__WORK REQUEST 1__. Write out every line of the records that follow the regular expression commit notice below, keeping each line identical to the original.

__GIVEN PASSAGE__.
[Python-checkins] cpython: Issue #24426: Fast searching optimization in regular expressions now works

serhiy.storchaka python-checkins at python.org
Sun Jun 21 13:07:18 CEST 2015


https://hg.python.org/cpython/rev/7e46a503dd16
changeset:   96622:7e46a503dd16
user:        Serhiy Storchaka <storchaka at gmail.com>
date:        Sun Jun 21 14:06:55 2015 +0300
summary:
  Issue #24426: Fast searching optimization in regular expressions now works
for patterns that starts with capturing groups.  Fast searching optimization
now can't be disabled at compile time.

files:
  Lib/sre_compile.py |  117 +++++++++++++++++++-------------
  Misc/NEWS          |    4 +
  Modules/_sre.c     |    3 -
  Modules/sre_lib.h  |   53 +++++++-------
  4 files changed, 99 insertions(+), 78 deletions(-)


diff --git a/Lib/sre_compile.py b/Lib/sre_compile.py
--- a/Lib/sre_compile.py
+++ b/Lib/sre_compile.py
@@ -409,57 +409,39 @@
             table[i] = idx + 1
     return table
 
-def _compile_info(code, pattern, flags):
-    # internal: compile an info block.  in the current version,
-    # this contains min/max pattern width, and an optional literal
-    # prefix or a character map
-    lo, hi = pattern.getwidth()
-    if hi > MAXCODE:
-        hi = MAXCODE
-    if lo == 0:
-        code.extend([INFO, 4, 0, lo, hi])
-        return
-    # look for a literal prefix
+def _get_literal_prefix(pattern):
+    # look for literal prefix
     prefix = []
     prefixappend = prefix.append
-    prefix_skip = 0
+    prefix_skip = None
+    got_all = True
+    for op, av in pattern.data:
+        if op is LITERAL:
+            prefixappend(av)

__DATASET__.
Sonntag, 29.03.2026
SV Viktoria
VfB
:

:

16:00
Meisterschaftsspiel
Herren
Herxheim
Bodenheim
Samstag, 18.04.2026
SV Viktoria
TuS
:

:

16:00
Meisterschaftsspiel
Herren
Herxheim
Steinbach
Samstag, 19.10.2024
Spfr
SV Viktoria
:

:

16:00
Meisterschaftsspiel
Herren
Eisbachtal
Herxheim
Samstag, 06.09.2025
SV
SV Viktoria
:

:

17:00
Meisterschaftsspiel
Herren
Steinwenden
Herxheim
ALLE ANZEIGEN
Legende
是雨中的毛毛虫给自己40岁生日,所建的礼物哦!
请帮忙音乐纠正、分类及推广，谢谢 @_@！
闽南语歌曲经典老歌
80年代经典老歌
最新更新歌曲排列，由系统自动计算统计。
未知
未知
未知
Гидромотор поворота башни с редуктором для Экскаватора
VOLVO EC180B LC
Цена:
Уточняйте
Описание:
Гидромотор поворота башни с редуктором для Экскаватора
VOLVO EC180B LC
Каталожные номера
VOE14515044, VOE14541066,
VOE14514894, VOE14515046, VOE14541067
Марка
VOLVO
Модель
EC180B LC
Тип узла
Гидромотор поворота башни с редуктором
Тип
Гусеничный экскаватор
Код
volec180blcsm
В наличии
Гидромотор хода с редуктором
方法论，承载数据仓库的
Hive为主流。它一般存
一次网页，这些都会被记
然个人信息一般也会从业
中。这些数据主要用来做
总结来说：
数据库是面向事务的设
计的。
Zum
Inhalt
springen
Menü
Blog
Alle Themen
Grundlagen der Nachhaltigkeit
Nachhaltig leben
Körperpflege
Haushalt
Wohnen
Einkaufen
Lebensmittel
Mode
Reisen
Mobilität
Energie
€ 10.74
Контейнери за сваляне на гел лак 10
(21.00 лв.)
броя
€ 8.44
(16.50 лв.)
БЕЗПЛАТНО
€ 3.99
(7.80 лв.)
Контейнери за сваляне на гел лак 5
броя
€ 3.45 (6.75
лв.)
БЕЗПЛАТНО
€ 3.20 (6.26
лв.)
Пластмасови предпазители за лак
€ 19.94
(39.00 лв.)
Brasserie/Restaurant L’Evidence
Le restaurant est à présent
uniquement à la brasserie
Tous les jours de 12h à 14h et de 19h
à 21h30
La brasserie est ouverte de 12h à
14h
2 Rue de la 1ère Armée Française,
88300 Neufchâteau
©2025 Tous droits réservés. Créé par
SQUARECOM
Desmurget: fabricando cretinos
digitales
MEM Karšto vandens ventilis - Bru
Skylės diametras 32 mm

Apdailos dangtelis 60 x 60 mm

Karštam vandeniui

__WORK REQUEST 2__. Give again the part of the regular expression commit notice above from "diff --git a/Lib/sre_compile.py" up to and including "hi = pattern.getwidth()", word for word.

__TASK RESPONSE 1__.
Sonntag, 29.03.2026
SV Viktoria
VfB
:

:

16:00
Meisterschaftsspiel
Herren
Herxheim
Bodenheim
Samstag, 18.04.2026
SV Viktoria
TuS
:

:

16:00
Meisterschaftsspiel
Herren
Herxheim
Steinbach
Samstag, 19.10.2024
Spfr
SV Viktoria
:

:

16:00
Meisterschaftsspiel
Herren
Eisbachtal
Herxheim
Samstag, 06.09.2025
SV
SV Viktoria
:

:

17:00
Meisterschaftsspiel
Herren
Steinwenden
Herxheim
ALLE ANZEIGEN
Legende
是雨中的毛毛虫给自己40岁生日,所建的礼物哦!
请帮忙音乐纠正、分类及推广，谢谢 @_@！
闽南语歌曲经典老歌
80年代经典老歌
最新更新歌曲排列，由系统自动计算统计。
未知
未知
未知
Гидромотор поворота башни с редуктором для Экскаватора
VOLVO EC180B LC
Цена:
Уточняйте
Описание:
Гидромотор поворота башни с редуктором для Экскаватора
VOLVO EC180B LC
Каталожные номера
VOE14515044, VOE14541066,
VOE14514894, VOE14515046, VOE14541067
Марка
VOLVO
Модель
EC180B LC
Тип узла
Гидромотор поворота башни с редуктором
Тип
Гусеничный экскаватор
Код
volec180blcsm
В наличии
Гидромотор хода с редуктором
方法论，承载数据仓库的
Hive为主流。它一般存
一次网页，这些都会被记
然个人信息一般也会从业
中。这些数据主要用来做
总结来说：
数据库是面向事务的设
计的。
Zum
Inhalt
springen
Menü
Blog
Alle Themen
Grundlagen der Nachhaltigkeit
Nachhaltig leben
Körperpflege
Haushalt
Wohnen
Einkaufen
Lebensmittel
Mode
Reisen
Mobilität
Energie
€ 10.74
Контейнери за сваляне на гел лак 10
(21.00 лв.)
броя
€ 8.44
(16.50 лв.)
БЕЗПЛАТНО
€ 3.99
(7.80 лв.)
Контейнери за сваляне на гел лак 5
броя
€ 3.45 (6.75
лв.)
БЕЗПЛАТНО
€ 3.20 (6.26
лв.)
Пластмасови предпазители за лак
€ 19.94
(39.00 лв.)
Brasserie/Restaurant L’Evidence
Le restaurant est à présent
uniquement à la brasserie
Tous les jours de 12h à 14h et de 19h
à 21h30
La brasserie est ouverte de 12h à
14h
2 Rue de la 1ère Armée Française,
88300 Neufchâteau
©2025 Tous droits réservés. Créé par
SQUARECOM
Desmurget: fabricando cretinos
digitales
MEM Karšto vandens ventilis - Bru
Skylės diametras 32 mm

Apdailos dangtelis 60 x 60 mm

Karštam vandeniui

__TASK RESPONSE 2__.
diff --git a/Lib/sre_compile.py b/Lib/sre_compile.py
--- a/Lib/sre_compile.py
+++ b/Lib/sre_compile.py
@@ -409,57 +409,39 @@
             table[i] = idx + 1
     return table
 
-def _compile_info(code, pattern, flags):
-    # internal: compile an info block.  in the current version,
-    # this contains min/max pattern width, and an optional literal
-    # prefix or a character map
-    lo, hi = pattern.getwidth()